Yesterday Hostgator had a major outage in one of it’s Utah datacenters which caused a number of customers to be offline for several hours. The outage actually impacted Hostgator, Hostmonster, Justhost, Bluehost, and possibly more, but this post regards the Hostgator response specifically.
These companies all provide shared webhosting services. I am neither a client nor an employee of any of the businesses, though I do know people who are.
The company I do work for has had it’s share of outages, and I am doing what internally to help improve our own practices when outages happen, and I will consider following up on this with my manager next week to see if we can learn anything from it. What I saw during the outage, as an outsider, is interesting. There were three outlets of information provided, which we’ll analyze.
The first is the Hostgator Support Boards, their public forums where users can ask each other for help and the staff can jump in and provide assistance also. There was a thread about the outage, I’ve taken an excerpt (original):
The thing that stands out most is that it is really the same update over and over again, no new information is being provided to the customer. This might work just fine for brief outages, but when the initial outage notification is at 10:30am, to be providing the same details until 4pm with nothing of substance in between is unacceptable. For six hours forum users were told by this thread that “the issue is ongoing, and our staff are working to resolve it” in several forms and variations.
Another outlet of information was the HostGator Twitter account (here), which had the following to say (note it is in reverse, captured 1pm EDT today, Saturday):
Times are based on EDT:
Again, an initial report just after 9am, followed shortly by an (incorrect) report at 9:40am that things are returning to normal. At 10:45am the outage is announced and at midday users are then directed to the above forum post, which has no details worth anything to someone wondering why their site has been down for hours. Still no useful news via Twitter, until at just before 4pm they announce a new site to provide updates.
And so we reach the third source of information, found here, which had updates every half hour from 3:30pm to 6pm, when the issues were finally resolved for the day. This is the only source where useful data for the technically minded could be found.
It turns out there were issues with both core switches at the facility which brought the entire network down. Not only did it take 8-9 hours to fix, it also took 6 hours for the company to provide any useful information as to what the problem was and what was being done to fix it.

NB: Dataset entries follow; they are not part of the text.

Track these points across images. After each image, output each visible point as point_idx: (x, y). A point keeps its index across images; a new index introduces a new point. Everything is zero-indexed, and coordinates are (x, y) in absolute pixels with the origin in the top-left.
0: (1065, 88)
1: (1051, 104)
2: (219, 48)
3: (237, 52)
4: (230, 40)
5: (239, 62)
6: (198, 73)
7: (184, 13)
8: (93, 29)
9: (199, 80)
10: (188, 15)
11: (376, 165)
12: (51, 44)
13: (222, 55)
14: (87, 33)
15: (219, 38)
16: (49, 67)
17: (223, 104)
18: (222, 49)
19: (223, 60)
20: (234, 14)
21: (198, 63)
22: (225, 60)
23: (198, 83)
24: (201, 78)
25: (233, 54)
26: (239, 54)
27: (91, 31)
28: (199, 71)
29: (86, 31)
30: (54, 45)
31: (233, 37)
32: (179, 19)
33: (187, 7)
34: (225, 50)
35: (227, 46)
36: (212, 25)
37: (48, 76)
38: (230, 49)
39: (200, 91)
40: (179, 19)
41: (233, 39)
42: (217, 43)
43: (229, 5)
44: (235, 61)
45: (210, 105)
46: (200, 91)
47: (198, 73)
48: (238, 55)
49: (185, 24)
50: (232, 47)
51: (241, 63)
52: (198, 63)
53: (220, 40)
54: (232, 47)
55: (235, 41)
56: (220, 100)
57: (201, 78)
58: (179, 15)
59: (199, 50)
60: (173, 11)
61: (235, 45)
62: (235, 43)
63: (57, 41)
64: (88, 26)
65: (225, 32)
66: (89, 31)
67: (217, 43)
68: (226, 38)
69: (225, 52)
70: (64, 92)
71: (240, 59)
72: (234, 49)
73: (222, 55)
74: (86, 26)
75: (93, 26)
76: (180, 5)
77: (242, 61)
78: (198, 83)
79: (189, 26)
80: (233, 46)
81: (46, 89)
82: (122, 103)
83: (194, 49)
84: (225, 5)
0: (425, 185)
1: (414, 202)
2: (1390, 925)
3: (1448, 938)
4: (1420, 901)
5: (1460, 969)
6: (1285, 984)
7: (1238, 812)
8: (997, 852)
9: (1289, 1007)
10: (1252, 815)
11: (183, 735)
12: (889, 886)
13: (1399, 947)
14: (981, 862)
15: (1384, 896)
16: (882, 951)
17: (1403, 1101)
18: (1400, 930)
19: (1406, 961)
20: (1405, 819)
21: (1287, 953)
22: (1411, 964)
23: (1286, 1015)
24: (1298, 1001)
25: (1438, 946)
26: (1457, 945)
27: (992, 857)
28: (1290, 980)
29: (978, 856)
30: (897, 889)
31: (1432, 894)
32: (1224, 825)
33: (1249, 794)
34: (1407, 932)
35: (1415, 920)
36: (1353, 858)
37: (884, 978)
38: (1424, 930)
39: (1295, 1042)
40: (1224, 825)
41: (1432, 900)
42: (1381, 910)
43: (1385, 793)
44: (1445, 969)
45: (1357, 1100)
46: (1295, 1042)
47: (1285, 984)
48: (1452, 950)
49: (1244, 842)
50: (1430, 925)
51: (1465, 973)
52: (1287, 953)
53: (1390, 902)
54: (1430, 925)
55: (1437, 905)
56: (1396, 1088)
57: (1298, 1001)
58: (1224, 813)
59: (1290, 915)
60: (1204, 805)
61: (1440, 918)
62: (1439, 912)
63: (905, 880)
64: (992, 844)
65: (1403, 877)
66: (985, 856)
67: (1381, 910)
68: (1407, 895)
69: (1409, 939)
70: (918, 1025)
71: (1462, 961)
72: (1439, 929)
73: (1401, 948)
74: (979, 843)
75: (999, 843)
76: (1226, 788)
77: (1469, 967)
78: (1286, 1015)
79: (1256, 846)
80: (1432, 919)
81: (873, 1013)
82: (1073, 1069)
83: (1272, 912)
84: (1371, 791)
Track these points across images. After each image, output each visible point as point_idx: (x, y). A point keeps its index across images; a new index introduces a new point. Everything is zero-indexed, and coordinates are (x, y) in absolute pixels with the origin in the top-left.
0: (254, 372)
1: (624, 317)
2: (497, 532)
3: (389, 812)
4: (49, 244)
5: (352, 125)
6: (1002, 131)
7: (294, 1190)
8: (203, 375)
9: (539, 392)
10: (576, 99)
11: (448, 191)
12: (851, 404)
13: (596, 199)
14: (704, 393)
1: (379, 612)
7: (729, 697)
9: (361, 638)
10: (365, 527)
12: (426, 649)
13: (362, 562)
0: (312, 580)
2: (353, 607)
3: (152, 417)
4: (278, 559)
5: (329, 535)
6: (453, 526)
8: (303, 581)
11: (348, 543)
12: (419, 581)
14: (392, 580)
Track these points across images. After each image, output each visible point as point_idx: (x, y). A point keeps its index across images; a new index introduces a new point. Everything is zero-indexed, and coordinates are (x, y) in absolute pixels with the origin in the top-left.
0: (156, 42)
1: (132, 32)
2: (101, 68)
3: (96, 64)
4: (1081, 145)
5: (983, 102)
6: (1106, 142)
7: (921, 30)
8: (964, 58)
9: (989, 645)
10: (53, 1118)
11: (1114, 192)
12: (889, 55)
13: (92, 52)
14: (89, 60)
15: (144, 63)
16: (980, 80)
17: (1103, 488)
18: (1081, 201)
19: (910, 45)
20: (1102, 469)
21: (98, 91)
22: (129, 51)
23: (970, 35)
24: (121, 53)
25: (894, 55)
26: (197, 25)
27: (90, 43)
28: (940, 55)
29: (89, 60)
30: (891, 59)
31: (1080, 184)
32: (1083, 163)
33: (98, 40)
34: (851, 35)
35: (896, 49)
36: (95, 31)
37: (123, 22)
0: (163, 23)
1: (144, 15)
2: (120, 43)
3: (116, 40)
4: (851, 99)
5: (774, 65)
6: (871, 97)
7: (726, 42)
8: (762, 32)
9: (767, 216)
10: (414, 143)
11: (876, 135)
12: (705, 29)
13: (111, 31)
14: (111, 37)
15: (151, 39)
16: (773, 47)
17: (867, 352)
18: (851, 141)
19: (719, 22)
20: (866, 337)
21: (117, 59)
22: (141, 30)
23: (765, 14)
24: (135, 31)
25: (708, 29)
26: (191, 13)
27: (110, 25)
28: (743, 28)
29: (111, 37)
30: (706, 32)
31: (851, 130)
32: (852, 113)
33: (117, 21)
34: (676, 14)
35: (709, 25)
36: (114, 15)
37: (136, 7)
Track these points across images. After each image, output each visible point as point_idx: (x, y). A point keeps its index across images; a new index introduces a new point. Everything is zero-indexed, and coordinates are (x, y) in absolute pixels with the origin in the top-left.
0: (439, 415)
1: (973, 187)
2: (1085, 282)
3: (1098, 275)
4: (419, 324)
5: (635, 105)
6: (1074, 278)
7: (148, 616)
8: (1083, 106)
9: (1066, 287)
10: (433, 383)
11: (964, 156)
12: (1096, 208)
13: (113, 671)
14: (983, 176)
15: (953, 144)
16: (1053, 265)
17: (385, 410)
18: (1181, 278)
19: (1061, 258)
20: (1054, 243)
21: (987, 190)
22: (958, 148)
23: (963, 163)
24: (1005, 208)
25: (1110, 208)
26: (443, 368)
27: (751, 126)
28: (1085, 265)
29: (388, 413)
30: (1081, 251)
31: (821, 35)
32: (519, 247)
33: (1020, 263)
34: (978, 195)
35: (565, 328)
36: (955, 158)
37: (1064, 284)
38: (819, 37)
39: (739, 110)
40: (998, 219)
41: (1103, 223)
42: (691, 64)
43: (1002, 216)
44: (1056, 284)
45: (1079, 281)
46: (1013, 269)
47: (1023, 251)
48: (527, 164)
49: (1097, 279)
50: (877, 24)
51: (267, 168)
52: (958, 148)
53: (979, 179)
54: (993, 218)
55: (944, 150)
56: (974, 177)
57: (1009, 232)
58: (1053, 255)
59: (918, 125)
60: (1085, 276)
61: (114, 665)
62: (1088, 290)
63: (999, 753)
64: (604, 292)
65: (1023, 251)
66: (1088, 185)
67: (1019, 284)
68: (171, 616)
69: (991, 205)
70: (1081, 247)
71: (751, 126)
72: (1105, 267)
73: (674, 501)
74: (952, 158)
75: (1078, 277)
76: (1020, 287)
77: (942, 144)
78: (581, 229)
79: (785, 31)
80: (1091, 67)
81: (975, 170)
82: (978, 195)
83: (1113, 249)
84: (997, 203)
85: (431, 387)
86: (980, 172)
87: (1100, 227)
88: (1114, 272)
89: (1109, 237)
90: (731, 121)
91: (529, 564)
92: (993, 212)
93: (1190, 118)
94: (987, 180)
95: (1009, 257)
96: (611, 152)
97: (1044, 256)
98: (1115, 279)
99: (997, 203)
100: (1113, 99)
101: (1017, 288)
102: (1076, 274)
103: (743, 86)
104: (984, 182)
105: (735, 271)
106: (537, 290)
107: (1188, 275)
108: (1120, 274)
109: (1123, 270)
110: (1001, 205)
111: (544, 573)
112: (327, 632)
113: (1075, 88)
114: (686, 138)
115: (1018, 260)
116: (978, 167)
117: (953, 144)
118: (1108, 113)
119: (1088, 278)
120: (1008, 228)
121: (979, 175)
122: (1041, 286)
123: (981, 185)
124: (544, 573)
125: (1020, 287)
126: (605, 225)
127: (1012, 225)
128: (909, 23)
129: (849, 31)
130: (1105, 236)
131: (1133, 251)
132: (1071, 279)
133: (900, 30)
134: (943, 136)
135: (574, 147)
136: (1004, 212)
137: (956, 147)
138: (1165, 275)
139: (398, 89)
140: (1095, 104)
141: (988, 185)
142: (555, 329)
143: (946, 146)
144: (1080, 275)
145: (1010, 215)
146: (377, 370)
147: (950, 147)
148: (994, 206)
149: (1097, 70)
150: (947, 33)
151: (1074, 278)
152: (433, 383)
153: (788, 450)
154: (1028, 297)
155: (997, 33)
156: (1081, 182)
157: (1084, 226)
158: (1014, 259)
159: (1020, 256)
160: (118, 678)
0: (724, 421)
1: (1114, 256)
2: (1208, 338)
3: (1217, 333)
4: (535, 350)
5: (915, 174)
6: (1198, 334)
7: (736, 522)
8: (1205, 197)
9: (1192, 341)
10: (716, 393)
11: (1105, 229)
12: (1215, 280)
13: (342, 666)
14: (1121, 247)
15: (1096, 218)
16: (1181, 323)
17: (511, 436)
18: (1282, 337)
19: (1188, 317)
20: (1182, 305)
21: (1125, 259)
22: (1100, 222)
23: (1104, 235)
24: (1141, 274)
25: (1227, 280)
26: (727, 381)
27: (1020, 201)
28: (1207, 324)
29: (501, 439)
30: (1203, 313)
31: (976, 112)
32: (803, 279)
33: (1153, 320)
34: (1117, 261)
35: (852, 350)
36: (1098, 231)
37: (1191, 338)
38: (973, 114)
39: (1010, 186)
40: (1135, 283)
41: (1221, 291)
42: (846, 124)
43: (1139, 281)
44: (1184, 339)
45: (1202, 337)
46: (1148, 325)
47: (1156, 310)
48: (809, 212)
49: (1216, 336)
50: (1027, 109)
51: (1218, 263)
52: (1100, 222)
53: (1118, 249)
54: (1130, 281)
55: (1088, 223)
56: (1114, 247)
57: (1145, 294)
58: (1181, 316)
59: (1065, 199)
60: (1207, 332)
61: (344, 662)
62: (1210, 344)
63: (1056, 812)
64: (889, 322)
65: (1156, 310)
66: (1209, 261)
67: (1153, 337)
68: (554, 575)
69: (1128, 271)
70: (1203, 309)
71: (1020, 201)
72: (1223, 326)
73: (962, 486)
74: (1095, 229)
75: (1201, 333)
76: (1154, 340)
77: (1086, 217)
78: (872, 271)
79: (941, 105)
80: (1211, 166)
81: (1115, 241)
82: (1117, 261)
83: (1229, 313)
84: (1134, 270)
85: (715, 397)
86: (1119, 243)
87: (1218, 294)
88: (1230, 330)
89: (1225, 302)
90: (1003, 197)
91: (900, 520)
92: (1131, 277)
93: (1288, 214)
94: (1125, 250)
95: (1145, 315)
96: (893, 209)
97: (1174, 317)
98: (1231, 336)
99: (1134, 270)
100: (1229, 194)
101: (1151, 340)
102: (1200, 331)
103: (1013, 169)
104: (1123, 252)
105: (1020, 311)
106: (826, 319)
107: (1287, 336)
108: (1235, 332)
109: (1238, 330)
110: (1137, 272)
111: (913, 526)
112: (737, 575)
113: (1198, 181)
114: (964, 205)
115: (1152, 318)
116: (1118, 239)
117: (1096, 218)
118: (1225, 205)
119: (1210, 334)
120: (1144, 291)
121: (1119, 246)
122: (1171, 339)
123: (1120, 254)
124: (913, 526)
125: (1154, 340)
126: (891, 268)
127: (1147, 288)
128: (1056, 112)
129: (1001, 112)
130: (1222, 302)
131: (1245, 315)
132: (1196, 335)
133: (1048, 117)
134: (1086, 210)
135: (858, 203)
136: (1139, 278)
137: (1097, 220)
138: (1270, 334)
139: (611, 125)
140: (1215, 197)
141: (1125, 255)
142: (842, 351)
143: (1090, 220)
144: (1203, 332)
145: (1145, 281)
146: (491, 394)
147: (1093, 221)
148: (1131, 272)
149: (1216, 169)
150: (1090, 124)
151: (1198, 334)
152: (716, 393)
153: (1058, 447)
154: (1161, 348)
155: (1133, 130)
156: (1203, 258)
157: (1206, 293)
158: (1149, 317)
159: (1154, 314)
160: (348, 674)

Providers should look at this stream of communication and consider whether they would find it acceptable, and review how they handle their own outages. I have been in this situation as a customer, albeit with a different provider. If there is an outage for 10 minutes, I can be quickly placated with a “there is an issue, we’re working on it.” If the outage extends anywhere beyond about an hour, I want to know what is wrong and what is being done to fix it. Not because I want inside information, I want you to demonstrate that you are competent to find and fix the problem – this is what gives me confidence to continue using your service after the issue is fixed. And if your service is down beyond 2 or 3 hours, I am going to expect new useful updates at least hourly, ideally more often, so that I can follow the progression of solving the problem.
For me as a customer, it isn’t that your service went down, I understand things break. It is more important that you provide honest and useful details on why it is down and when you expect to have it fixed, even if these things are subject to change.